Issues Integrating CRNN (Conv + GRU) Model in X-Cube-AI
- November 4, 2024
- 2 replies
- 2014 views
Hi community members,
I’m currently working on a project where I want to deploy a Convolutional Recurrent Neural Network (CRNN) on an STM32 MCU using X-Cube-AI. The network structure includes convolutional layers followed by GRU layers, with a reshape and permute in between to convert the 4D tensor output to a 3D input tensor for the recurrent layer. Initially, I implemented this in PyTorch (exported to ONNX), and then tried TensorFlow Keras (exported to TFLite). Unfortunately, I’ve run into errors with both approaches during the import process in X-Cube-AI.
Error Messages
When importing the ONNX model from PyTorch, I received the following error message:
TOOL ERROR: Shape and shape map lengths must be the same: [192] vs. (CH_IN, CH)
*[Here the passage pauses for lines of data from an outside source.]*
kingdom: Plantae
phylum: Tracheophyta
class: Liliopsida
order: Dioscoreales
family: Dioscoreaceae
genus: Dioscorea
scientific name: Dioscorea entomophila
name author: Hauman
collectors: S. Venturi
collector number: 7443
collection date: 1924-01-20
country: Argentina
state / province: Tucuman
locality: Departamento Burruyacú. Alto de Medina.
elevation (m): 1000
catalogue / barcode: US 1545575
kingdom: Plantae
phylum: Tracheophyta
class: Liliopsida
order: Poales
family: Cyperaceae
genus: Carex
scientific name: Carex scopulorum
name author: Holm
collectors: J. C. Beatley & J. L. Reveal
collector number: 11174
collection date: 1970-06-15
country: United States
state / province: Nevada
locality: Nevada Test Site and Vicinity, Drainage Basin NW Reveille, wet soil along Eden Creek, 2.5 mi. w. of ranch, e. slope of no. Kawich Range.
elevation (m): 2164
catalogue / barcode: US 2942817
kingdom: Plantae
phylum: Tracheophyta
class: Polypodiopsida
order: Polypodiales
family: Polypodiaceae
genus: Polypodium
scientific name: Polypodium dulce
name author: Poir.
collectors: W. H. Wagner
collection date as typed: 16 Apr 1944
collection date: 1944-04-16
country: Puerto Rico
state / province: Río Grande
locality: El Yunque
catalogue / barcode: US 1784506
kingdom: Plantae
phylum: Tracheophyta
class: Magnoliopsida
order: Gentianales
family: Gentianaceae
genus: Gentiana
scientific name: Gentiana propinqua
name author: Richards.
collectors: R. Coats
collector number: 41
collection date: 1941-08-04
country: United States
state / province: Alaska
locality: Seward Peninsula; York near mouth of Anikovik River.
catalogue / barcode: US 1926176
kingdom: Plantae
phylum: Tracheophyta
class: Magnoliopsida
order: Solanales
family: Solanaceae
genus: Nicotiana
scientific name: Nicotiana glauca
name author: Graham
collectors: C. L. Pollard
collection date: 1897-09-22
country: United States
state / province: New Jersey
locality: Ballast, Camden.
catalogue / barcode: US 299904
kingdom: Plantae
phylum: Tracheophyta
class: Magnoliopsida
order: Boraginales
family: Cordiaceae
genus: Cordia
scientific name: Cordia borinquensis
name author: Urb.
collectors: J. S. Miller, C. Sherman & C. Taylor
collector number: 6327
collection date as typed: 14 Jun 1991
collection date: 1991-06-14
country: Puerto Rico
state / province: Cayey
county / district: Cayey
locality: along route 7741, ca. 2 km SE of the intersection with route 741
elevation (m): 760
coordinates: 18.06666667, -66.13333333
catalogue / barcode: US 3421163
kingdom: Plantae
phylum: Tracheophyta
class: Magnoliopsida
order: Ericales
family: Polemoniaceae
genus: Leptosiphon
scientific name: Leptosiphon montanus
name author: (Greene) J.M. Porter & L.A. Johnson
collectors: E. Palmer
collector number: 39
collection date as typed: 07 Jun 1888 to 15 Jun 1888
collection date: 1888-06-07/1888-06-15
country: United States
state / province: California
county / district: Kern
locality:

I built the same architecture using TensorFlow Keras to see if this would work, then exported it as a TFLite model. However, importing this TFLite model into X-Cube-AI produced the following error:
INTERNAL ERROR: Inconsistent in/out tensor shapes in transpose_6_output: (H: 41, W: 4, CH: 64) and (H: 1, CH: 256)
Both errors seem to be related to the incorrect reshaping of dimensions. The GRU in the ONNX model has an input size of 256, hidden_size of 64, and is bidirectional. So the 192 comes from 3*hidden_size, which might give a clue on where and why this problem occurs. In the TFLite model, the dimensions seem to be mixed up. The GRU layer isn't supported in TFLite, so I had to unroll the GRU. I also have stateful=False, return_sequences=True, FYI.
Since both errors seem related to the reshaping, I think it is necessary to explain this part in more details.
Reshaping explained in detail
Both models take in a spectrogram input of size (1, 1, 64, 41), where the dimensions are (Batch, Channels, Height, Width) for PyTorch, and (1, 64, 41, 1) in Tensorflow with its channel last convention (Batch, Height, Width, Channels). After the convolution part, there are 64 channels, the height is reduced from 64 to 4, and the width stays the same. The GRU takes in a tensor of size (batch, timesteps, feature), so I permute the dimensions to have the order (batch, timesteps, height, channels) and group the height with the channels to obtain an output of (1, 41, 256) for the GRU layer.
I've attached the summaries of both models, as well as the model files for reproducibility!
I really appreciate any help or suggestions from the community, especially if you’ve faced similar issues or have experience with deploying CRNN models on STM32.
Thank you!
Have a wonderful day if you're reading this!